30+ sources. Zero spin.
Cross-referenced, unbiased news. Both sides of every story.
Southampton Nowak Arrests Climb to 14 Charged as Lammy Confronts Vance Directly Over Migration Claim

Since the Henry Nowak protests erupted in Southampton earlier this week, the legal fallout has expanded significantly and the UK-US diplomatic spat has gone from social media fire to a direct phone call between senior government officials.
The Arrest Numbers Keep Climbing
As of Sunday, June 7, Hampshire Police have charged 14 people total with violent disorder. According to BBC News, the three most recent charges are Darren Medhurst, 36, Jordan Hambleton, 19, and Callum Darch, 27 — all remanded into custody and due at Southampton Magistrates' Court on Monday. Eight men have already pleaded guilty. One of those also faced a charge of carrying a dog lead with a metal carabiner as an offensive weapon.
Four more men remain in police custody: three from Southampton aged 18, 34, and 45, plus a 41-year-old from Basingstoke. A 16-year-old girl has been released on conditional bail pending further inquiries.
Eleven police officers and a police dog were injured during the protests Tuesday, with rioters throwing wheelie bins and chairs.
Lammy Picks Up the Phone
Foreign Secretary David Lammy confirmed to BBC News that he called US Vice-President JD Vance on Saturday and told him directly that his comments were "wrong." Lammy's position: Nowak's murder "has got nothing to do with mass migration."
He is factually correct on the specific point. Vickrum Digwa, the man convicted of murdering Nowak, is British-born. He is NOT an immigrant. Vance's Friday post on X claiming Nowak died because "European elites" failed to control migration is built on a false premise.
Vance called the killing "tragic as it is enraging" and said Nowak had died "the same way a civilisation dies: abandoned and handcuffed by authorities who neither trusted nor cared for him." The emotional framing landed — but the factual foundation collapsed under basic scrutiny.
What Vance Got Wrong — And What the UK Government Doesn't Want to Discuss
Vance's migration claim is wrong. Digwa was born in the UK. No amount of border policy changes what happened on that street in Southampton in December.
But Lammy and the Labour government are using that factual correction as a shield against the legitimate outrage underneath it.
The facts that remain uncomfortable for the UK government: Digwa falsely told police he had been racially abused and acted in self-defence. Bodycam footage showed officers handcuffing Nowak as he lay dying — responding to Digwa's false claim rather than to the actual victim bleeding on the ground. Digwa claimed the blade — the murder weapon — was carried for religious reasons tied to his Sikh faith.
Those are real policing failures. A man died in handcuffs while his killer stood free. That is not a migration problem. It is a policing and judgment problem. Vance conflated the two. The UK government is now using Vance's factual error to dodge the second conversation entirely.
The 'Two-Tier Policing' Row Isn't Going Away
The claim making the rounds — that police treated Nowak as a suspect because Digwa made a race accusation — hasn't been officially confirmed as the explicit reason officers acted as they did. But the bodycam footage doesn't need much interpretation. A dying teenager in handcuffs. His killer walking free long enough to flee the scene.
Parliament erupted over the two-tier policing charge earlier this week. The government called it misinformation. Critics called it obvious. The footage exists. People can watch it.
Labour's position — that everything is fine with British policing, Vance is just a foreign troublemaker, move along — is unlikely to hold.
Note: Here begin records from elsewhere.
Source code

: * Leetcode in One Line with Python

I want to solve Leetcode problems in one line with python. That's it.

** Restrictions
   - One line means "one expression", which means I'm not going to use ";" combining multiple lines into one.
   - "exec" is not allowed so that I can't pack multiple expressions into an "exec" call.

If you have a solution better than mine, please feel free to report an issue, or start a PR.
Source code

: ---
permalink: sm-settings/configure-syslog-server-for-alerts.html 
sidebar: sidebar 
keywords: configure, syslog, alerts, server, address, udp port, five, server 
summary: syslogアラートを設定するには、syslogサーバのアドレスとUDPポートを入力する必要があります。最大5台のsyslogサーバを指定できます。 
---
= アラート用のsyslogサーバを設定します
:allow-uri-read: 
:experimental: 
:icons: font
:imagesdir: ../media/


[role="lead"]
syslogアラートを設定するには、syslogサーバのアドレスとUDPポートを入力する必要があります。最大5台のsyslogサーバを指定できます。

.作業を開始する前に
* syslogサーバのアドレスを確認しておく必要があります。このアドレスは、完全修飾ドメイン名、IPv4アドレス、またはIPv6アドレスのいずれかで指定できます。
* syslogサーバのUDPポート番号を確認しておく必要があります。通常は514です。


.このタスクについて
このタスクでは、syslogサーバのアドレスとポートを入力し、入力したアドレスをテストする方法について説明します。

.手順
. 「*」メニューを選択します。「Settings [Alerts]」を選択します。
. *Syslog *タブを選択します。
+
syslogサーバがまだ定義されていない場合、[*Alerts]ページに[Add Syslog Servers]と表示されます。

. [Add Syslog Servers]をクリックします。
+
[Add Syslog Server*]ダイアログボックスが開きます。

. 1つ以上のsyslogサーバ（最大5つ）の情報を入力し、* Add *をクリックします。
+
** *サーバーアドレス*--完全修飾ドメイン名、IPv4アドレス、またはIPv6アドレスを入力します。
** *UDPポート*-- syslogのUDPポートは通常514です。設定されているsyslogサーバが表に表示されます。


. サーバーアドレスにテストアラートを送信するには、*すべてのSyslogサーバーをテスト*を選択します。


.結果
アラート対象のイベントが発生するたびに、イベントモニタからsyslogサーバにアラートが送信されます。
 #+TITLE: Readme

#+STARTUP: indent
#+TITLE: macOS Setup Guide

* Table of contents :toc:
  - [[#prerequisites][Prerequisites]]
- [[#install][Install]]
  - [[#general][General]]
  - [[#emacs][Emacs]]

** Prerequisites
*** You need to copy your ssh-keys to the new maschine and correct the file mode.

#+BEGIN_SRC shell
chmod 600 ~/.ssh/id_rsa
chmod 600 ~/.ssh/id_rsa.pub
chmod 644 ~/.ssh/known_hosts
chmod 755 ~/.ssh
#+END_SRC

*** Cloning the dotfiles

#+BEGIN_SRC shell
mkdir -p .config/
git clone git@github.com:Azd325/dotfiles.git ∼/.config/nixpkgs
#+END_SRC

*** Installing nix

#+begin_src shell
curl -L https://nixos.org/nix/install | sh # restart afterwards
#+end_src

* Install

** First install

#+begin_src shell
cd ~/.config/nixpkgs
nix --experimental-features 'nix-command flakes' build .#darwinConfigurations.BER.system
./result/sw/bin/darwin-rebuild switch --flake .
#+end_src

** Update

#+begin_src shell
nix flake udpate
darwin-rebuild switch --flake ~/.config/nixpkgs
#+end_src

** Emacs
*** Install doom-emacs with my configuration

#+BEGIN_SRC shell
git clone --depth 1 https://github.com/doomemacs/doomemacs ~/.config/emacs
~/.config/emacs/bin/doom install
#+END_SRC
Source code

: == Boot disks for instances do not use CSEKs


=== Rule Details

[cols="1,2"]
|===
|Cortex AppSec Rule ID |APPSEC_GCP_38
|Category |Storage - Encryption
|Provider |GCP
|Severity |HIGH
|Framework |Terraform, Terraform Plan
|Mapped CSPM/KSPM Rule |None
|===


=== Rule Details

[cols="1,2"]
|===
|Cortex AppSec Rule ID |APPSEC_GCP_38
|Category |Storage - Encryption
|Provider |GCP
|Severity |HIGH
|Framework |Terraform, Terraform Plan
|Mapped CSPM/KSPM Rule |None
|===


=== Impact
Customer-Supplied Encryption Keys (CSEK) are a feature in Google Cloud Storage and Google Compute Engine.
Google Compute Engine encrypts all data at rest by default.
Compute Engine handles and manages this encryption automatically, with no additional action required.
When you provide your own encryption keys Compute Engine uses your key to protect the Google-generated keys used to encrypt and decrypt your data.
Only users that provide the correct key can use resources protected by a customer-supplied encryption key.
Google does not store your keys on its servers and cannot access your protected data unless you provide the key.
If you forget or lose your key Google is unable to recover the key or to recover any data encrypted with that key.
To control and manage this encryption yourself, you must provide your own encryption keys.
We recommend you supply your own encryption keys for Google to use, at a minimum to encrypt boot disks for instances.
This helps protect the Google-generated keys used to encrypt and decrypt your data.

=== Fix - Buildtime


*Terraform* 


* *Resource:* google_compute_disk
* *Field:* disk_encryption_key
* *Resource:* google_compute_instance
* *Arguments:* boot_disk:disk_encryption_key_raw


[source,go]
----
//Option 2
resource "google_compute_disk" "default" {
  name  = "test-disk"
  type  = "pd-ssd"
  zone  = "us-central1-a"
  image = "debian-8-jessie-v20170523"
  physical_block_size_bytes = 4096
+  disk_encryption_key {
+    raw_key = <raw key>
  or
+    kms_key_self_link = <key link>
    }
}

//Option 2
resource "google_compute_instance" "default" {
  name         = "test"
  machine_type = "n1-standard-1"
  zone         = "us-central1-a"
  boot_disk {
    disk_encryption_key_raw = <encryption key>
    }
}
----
What Mainstream Coverage Is Getting Wrong
Left-leaning outlets, including BBC News, have covered the Lammy-Vance exchange heavily while consistently leading with the correct fact that Digwa was British-born. That's accurate reporting. But they've systematically soft-pedaled the bodycam footage fallout and the genuine questions about why officers acted on Digwa's unverified race claim rather than treating the stabbing victim as the primary concern.
Right-leaning commentary in the US has done the opposite — amplifying the emotional outrage while getting the core facts wrong about Digwa's origins. Vance's post was politically charged and factually sloppy.
Both sides found the story useful. Neither told it completely.
What This Means
For the 14 people now charged — several already having pleaded guilty — the riots resulted in criminal records. Henry Nowak is still dead. The policing failures that left him dying in handcuffs are still under no formal government inquiry.
For the UK-US relationship, a Foreign Secretary directly calling a Vice-President to tell him he was wrong is not typical diplomatic small talk. That's a government publicly putting distance between itself and Washington. With trade negotiations ongoing and broader geopolitical pressures from China and Russia still very much alive, this spat carries real costs.
Vance got the facts wrong. The UK government's urge to use his error as a reason to stop asking hard questions about what happened to Henry Nowak raises separate concerns.
The 16-year-old girl arrested this week won't be the last casualty of a case where almost every institution involved has something to answer for.